La grande sensibilité de L’Odeur de la papaye verte répand pendant une heure et demie une somme de saveurs et de sons qui sont le fruit d’échos lointains : la pluie sur les feuilles, son bruit si particulier depuis l’extérieur ou l’intérieur ; les avions qui passent au-dessus, bien qu’on ne les aperçoive pas ; les coups de machette sur la papaye, jusqu’à en inciser le ventre pour en palper les graines. Les souvenirs d’enfance des gestes maternels chers au réalisateur se voient ici revivifiés avec délicatesse : Trần Anh Hùng brosse un portrait flamboyant d’une servante à deux âges de la vie et peint son éveil aux sens doublé d’une révolte croissante contre sa condition, révolte silencieuse et farouche, à l’image du jeu de chat et de souris auquel s’adonnent Mui et Khuyên dans la maison de ce dernier. Et là où le film frappe fort, c’est dans la conviction que la servante, par des années d’attention à son environnement certes restreint, a su garder intacte sa matière vive, puits de poésie et de sensibilité qu’elle finit par exploiter via l’apprentissage de la lecture. Mui se trouve dédoublée par la métaphore des grillons encagés : ils chantent, parcourent leur petit espace selon des habitudes adoptées malgré eux ; l’œuvre s’achève ainsi sur l’ouverture de la porte, de même que l’épouse artificielle se détourne de son mari par jalousie. Mui comprend le piano, vibre aux créations musicales de son amant ; Thu, quant à elle, n’écoute pas, fascinée par ce qu’elle ne possède pas encore. Mui casse les vases par inadvertance, elle méprise sans le vouloir le matériel, reste calme (voire amusée) devant les affronts lancés par le petit maître de maison. La patience est son fardeau tout autant que la clef de son évasion.
Seule compte la figure maternelle, celle qui apparaît en songe, celle que prononce l’enfant endormie. L’Odeur de la papaye verte suit un mouvement à la fois circulaire et ascendant : d’une part, Mui quitte la mère pour mieux se raccorder à sa propre maternité – les graines du fruit domestique ont germé en elle –, d’autre part, elle s’affranchit peu à peu des liens hiérarchiques dégradants pour devenir la petite-fille symbolique d’une grand-mère meurtrie par le temps et les disparitions, pour devenir l’amante de celui qu’elle a toujours aimé. La mise en scène propose de nombreux plans en travelling qui génèrent une impression de glissement : l’émancipation progressive de la servante est un mouvement naturel, suit une fluidité magnifique.
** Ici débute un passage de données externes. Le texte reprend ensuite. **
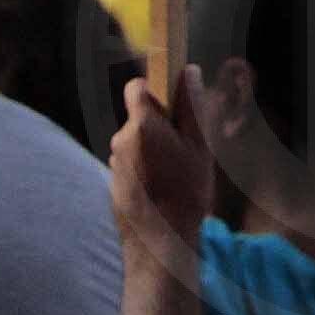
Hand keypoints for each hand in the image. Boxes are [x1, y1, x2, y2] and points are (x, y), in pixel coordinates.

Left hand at [110, 73, 214, 256]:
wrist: (160, 242)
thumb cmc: (184, 192)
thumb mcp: (200, 146)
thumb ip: (192, 106)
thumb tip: (189, 71)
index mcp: (142, 124)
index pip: (136, 87)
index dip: (154, 91)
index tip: (172, 105)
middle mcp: (121, 139)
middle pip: (139, 118)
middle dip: (159, 126)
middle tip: (184, 148)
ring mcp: (115, 163)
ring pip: (136, 144)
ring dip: (152, 151)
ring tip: (175, 175)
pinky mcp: (114, 184)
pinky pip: (131, 166)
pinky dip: (145, 171)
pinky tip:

Preuve que la condition sociale ne dit rien des trésors que peuvent détenir en leur for intérieur les personnes privées de parole ; preuve que l’amour soulève les barrières, redistribue les cartes.
On regrettera toutefois que le cadre vietnamien soit l’objet d’une reconstitution en studios : en dépit de la qualité des décors prime ce je-ne-sais-quoi de faux qui nuit en partie au climat d’authenticité dans lequel s’inscrit le long-métrage. Il s’agit là d’une vision rêvée, esthétisée, certes. Mais le rythme naturel du village ou de la ville n’était pas incompatible avec une telle démarche ; mieux, il aurait apporté un contrepoint brutal et âpre nécessaire à la construction par l’image de la forteresse sensible où se répercutent bonheurs et malheurs, entrées et sorties, naissances et décès : le foyer.